By Tim Pallesen
Delray Beach is without a city manager after three city commissioners suspended, but couldn’t fire, Louie Chapman Jr., their manager for only a year.
Mayor Cary Glickstein joined Commissioners Jordana Jarjura and Shelly Petrolia to suspend Chapman with pay for 90 days on May 13. The city charter requires four votes to fire a city manager.
A second attempt to fire Chapman failed by a 3-2 vote on June 3, with Commissioners Al Jacquet and Adam Frankel objecting.
Commissioners then voted on first reading to set an Aug. 26 special election to amend the city charter to require only three votes to fire a city manager. A public hearing and final vote on the special election will be June 17.
Chapman’s departure comes as he was preparing the city budget and negotiating police and fire contracts. His temporary replacement, Assistant City Manager Bob Barcinski, retires June 16.
Commissioners agreed on June 3 to offer an interim city manager position to Terry Stewart, a former city manager in Fort Myers Beach and Cape Coral.
The commission majority targeted Chapman for ouster after the county inspector general said he misled commissioners on a $60,000 purchase of garbage carts.
“I have a huge problem that you not only lied to commissioners but you lied to an investigating agency,” Jarjura told Chapman on May 13. “These are grounds for termination.”
The investigation found that Chapman received an email from his staff to alert him that the city had already purchased 1,000 trash carts in October, before Chapman requested approval to buy another 1,000 carts in January.
Chapman said he didn’t read the email. “I should have verified how much had been purchased at that time,” he said at the May 13 meeting.
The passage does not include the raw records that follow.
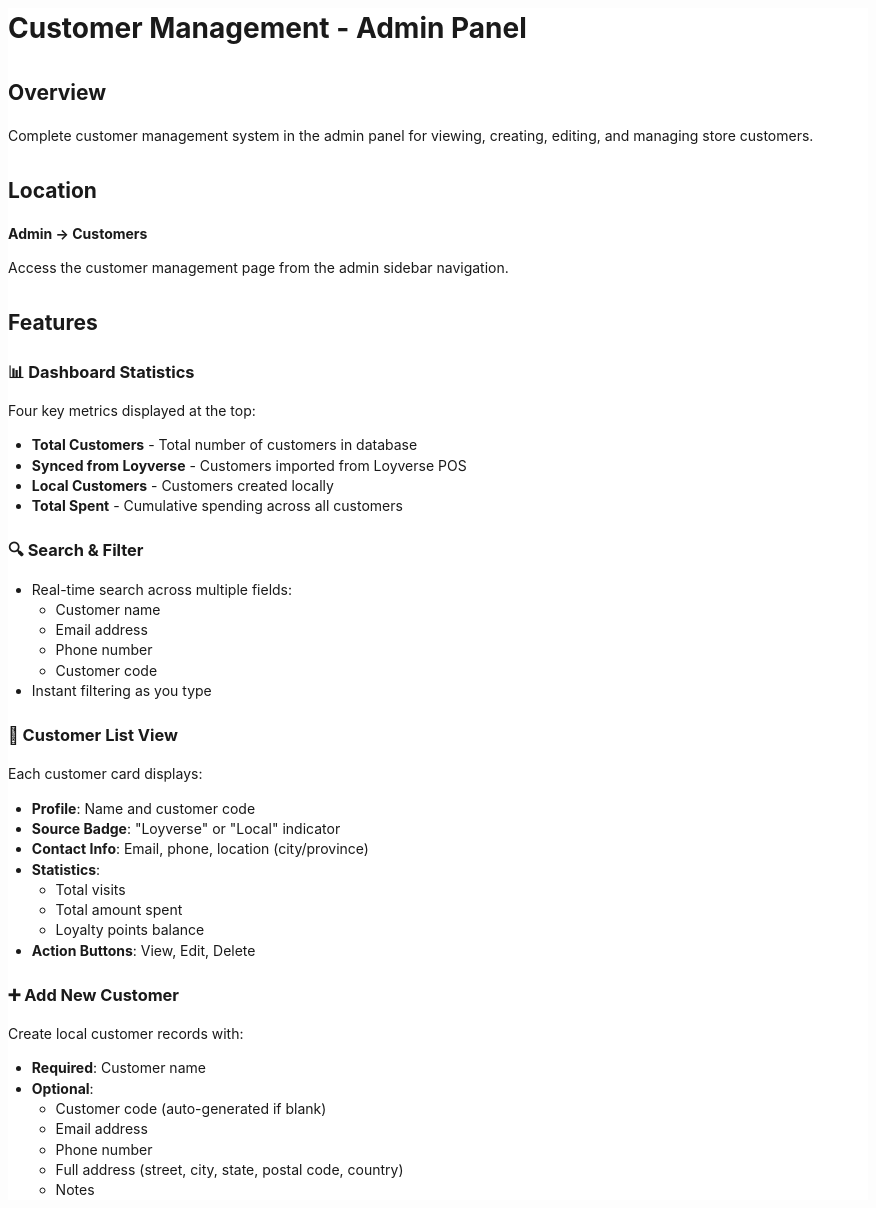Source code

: # Customer Management - Admin Panel

## Overview

Complete customer management system in the admin panel for viewing, creating, editing, and managing store customers.

## Location

**Admin → Customers**

Access the customer management page from the admin sidebar navigation.

## Features

### 📊 Dashboard Statistics

Four key metrics displayed at the top:

- **Total Customers** - Total number of customers in database
- **Synced from Loyverse** - Customers imported from Loyverse POS
- **Local Customers** - Customers created locally
- **Total Spent** - Cumulative spending across all customers

### 🔍 Search & Filter

- Real-time search across multiple fields:
  - Customer name
  - Email address
  - Phone number
  - Customer code
- Instant filtering as you type

### 👥 Customer List View

Each customer card displays:

- **Profile**: Name and customer code
- **Source Badge**: "Loyverse" or "Local" indicator
- **Contact Info**: Email, phone, location (city/province)
- **Statistics**:
  - Total visits
  - Total amount spent
  - Loyalty points balance
- **Action Buttons**: View, Edit, Delete

### ➕ Add New Customer

Create local customer records with:

- **Required**: Customer name
- **Optional**:
  - Customer code (auto-generated if blank)
  - Email address
  - Phone number
  - Full address (street, city, state, postal code, country)
  - Notes
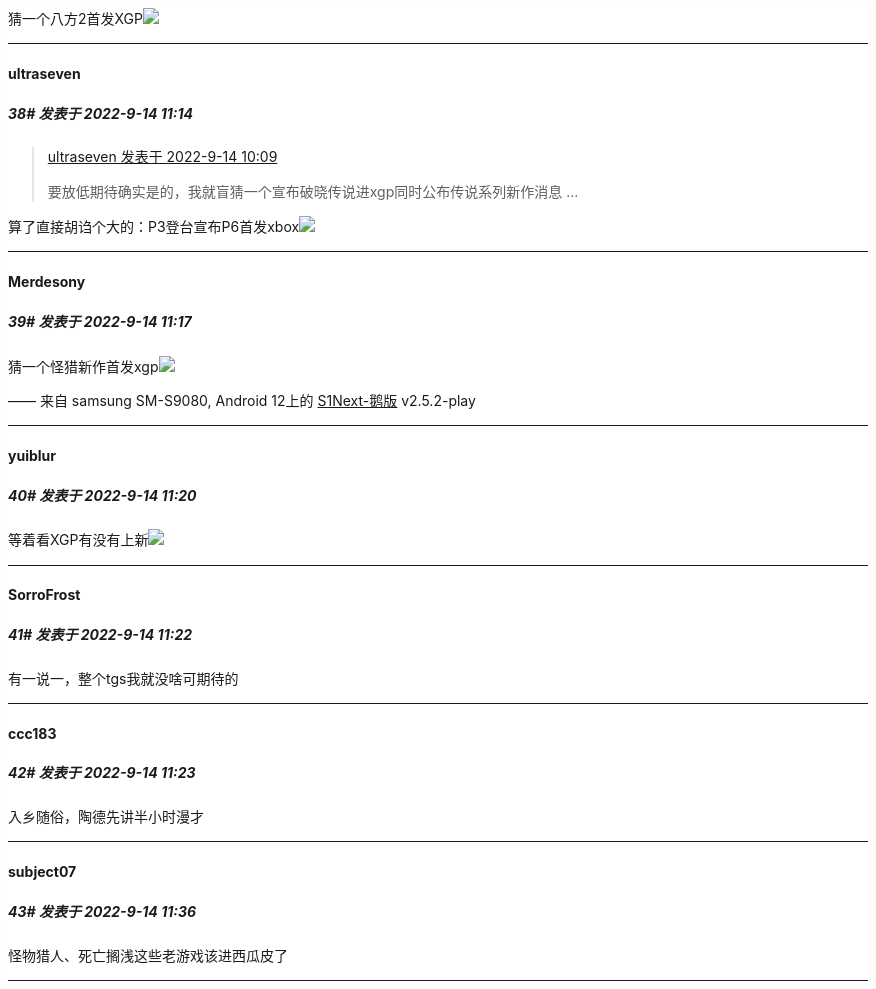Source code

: 猜一个八方2首发XGP<img src="https://static.saraba1st.com/image/smiley/face2017/037.png" referrerpolicy="no-referrer">

*****

####  ultraseven  
##### 38#       发表于 2022-9-14 11:14

<blockquote><a href="httphttps://bbs.saraba1st.com/2b/forum.php?mod=redirect&amp;goto=findpost&amp;pid=57477921&amp;ptid=2092387" target="_blank">ultraseven 发表于 2022-9-14 10:09</a>

要放低期待确实是的，我就盲猜一个宣布破晓传说进xgp同时公布传说系列新作消息 ...</blockquote>
算了直接胡诌个大的：P3登台宣布P6首发xbox<img src="https://static.saraba1st.com/image/smiley/face2017/037.png" referrerpolicy="no-referrer">

*****

####  Merdesony  
##### 39#       发表于 2022-9-14 11:17

猜一个怪猎新作首发xgp<img src="https://static.saraba1st.com/image/smiley/face2017/037.png" referrerpolicy="no-referrer">

—— 来自 samsung SM-S9080, Android 12上的 [S1Next-鹅版](https://github.com/ykrank/S1-Next/releases) v2.5.2-play

*****

####  yuiblur  
##### 40#       发表于 2022-9-14 11:20

等着看XGP有没有上新<img src="https://static.saraba1st.com/image/smiley/face2017/034.png" referrerpolicy="no-referrer">

*****

####  SorroFrost  
##### 41#       发表于 2022-9-14 11:22

有一说一，整个tgs我就没啥可期待的

*****

####  ccc183  
##### 42#       发表于 2022-9-14 11:23

入乡随俗，陶德先讲半小时漫才

*****

####  subject07  
##### 43#       发表于 2022-9-14 11:36

怪物猎人、死亡搁浅这些老游戏该进西瓜皮了

*****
Chapman’s attorney said the discipline was too harsh. “Termination is capital punishment. There’s nothing warranting capital punishment in this case,” attorney Harry Turk said.
But the three commissioners said they can no longer trust Chapman.
“What started out as a simple human error became a scheme to deceive and cover up the truth,” Glickstein said.
“Once trust is broken, it’s very hard if not impossible to regain it,” the mayor said. “Dishonesty is the highest form of disrespect and arrogance. What message do we send to our young people if the city manager can lie and keep his job?”
The May 13 vote to fire Chapman failed 3-1, with Commissioner Adam Frankel voting against. Commissioner Al Jacquet was absent. Glickstein, Jarjura and Petrolia then suspended Chapman.
Chapman was hired to his $160,000 job in January 2013 after 22-year city manager David Harden retired and before Glickstein, Jarjura and Petrolia were elected. Jacquet supported his hiring then and Frankel opposed it.
The inspector general also cited Community Services Director Lula Butler for misleading commissioners about the garbage carts.
Butler, a 28-year city employee, submitted a letter of resignation before the May 13 meeting, but Glickstein asked her to stay until the end of the year.
“Ms. Butler knows she misled me,” the mayor said. “She was loyal to her boss. She took the low road and told a lie about a lie.”